Não era suposto que o BES soubesse na segunda-feira que outras três entidades bancárias estavam sob investigação, muito menos a identidade das mesmas, tanto mais que estavam agendadas buscas para os dias seguintes BCP, na quarta-feira, BPN, na quinta-feira e, ontem, o Finibanco. Era grande o prejuízo que isso acarretaria para as investigações. Ao que o DN apurou, logo a informação correu pelas várias instituições bancárias, fazendo desaparecer o efeito surpresa próprio das buscas. "Naturalmente - segundo fontes judiciárias contactadas pelo DN - os titulares de contas sujeitas ao levantamento do sigilo bancário terão tido também conhecimento."
Cândida Almeida salienta que "nada de anormal ocorreria se não fosse violado o segredo de justiça". A violação deste instituto previsto no Código de Processo Penal (CPP) é, no entanto, já um dado adquirido, caso contrário não teria chegado à comunicação social a informação de que o BES teve acesso a dados investigatórios que, à partida, não deveria ter tido. Para a directora do DCIAP, no entanto, tudo aconteceu "dentro do processo", explicando que o funcionário do BES a quem foi transmitida a informação estaria também obrigado ao segredo de justiça. Terá sido violado? Eis a questão que o DCIAP quer agora averiguar.
Na segunda-feira, os investigadores deslocaram-se ao BES para proceder a buscas, o que implicava também o levantamento do sigilo bancário de vários titulares de contas. Porém, não terão levado o despacho do juiz que deferia esta última diligência. Um responsável daquele banco exigiu o comprovativo assinado pelo magistrado judicial. Desde o DCIAP enviaram então, via fax, uma cópia.
Acontece que aquela diligência tinha sido autorizada para o conjunto dos quatro bancos. Imediatamente o BES ficou a saber que o BCP, o BPN e o Finibanco estavam igualmente na lista das instituições financeiras suspeitas de cometerem vários crimes económico-financeiros.

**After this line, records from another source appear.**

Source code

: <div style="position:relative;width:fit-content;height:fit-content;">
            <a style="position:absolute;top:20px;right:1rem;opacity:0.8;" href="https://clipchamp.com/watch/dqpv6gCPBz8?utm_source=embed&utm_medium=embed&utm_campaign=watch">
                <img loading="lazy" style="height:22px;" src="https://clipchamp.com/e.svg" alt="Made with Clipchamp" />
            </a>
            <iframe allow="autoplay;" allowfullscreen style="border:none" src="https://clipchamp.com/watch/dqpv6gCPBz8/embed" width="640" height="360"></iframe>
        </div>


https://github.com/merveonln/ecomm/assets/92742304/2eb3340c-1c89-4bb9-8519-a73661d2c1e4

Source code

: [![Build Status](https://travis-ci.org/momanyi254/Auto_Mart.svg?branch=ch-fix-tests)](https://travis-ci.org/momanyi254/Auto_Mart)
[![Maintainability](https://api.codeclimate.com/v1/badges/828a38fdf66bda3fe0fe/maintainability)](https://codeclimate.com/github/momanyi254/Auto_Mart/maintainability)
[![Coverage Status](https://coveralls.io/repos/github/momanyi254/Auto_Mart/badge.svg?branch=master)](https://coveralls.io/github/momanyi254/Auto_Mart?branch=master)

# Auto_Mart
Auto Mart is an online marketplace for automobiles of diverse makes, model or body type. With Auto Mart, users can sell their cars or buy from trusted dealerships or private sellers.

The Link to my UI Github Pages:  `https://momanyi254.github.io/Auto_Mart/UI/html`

Sem arguidos. Ao que o DN apurou, as buscas a instituições fi-nanceiras terminaram. Agora, o DCIAP, com o apoio de vários elementos da administração fiscal, vai averiguar toda a documentação. Só depois se saberá se alguém vai ser constituído arguido neste processo de averiguações. Por enquanto, ainda a ninguém foi imputada a prática de qualquer crime. Apenas existem suspeitas, tal como referiu ao DN Cândida de Almeida, sublinhando que se trata de um processo muito complexo, sem que seja possível prever-se quando haverá uma acusação.
Relativamente ao prejuízo para a imagem das instituições, a directora do DCIAP frisou que as pessoas podem continuar a confiar nos bancos afectados por estas investigações. "O que está em causa é a suspeita de evasão fiscal", disse ao DN.
Estas investigações implicaram também buscas em casas de advogados avençados pelas instituições bancárias, embora tenham sido poucos, de acordo com fonte judiciária. As suspeitas começaram há três anos, e já estavam a ser investigadas pela Polícia Judiciária do Porto.